Exercise details
Start at the line with "shopping bag: present" in the records below, stop at the line with "shopping bag: none", and return every line in that span exactly, the two end lines included.

--

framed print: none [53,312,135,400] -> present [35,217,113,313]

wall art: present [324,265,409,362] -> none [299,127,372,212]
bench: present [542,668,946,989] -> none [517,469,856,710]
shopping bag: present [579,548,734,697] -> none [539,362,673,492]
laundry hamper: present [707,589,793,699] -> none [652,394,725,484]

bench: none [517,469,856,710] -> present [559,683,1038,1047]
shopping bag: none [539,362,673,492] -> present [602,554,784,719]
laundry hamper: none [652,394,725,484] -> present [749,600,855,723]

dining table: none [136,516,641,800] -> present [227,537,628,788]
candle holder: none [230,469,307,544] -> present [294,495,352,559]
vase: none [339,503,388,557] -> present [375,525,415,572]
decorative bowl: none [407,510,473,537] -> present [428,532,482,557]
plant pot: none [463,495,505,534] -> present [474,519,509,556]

--

Answer for this exercise
shopping bag: present [579,548,734,697] -> none [539,362,673,492]
laundry hamper: present [707,589,793,699] -> none [652,394,725,484]

bench: none [517,469,856,710] -> present [559,683,1038,1047]
shopping bag: none [539,362,673,492] -> present [602,554,784,719]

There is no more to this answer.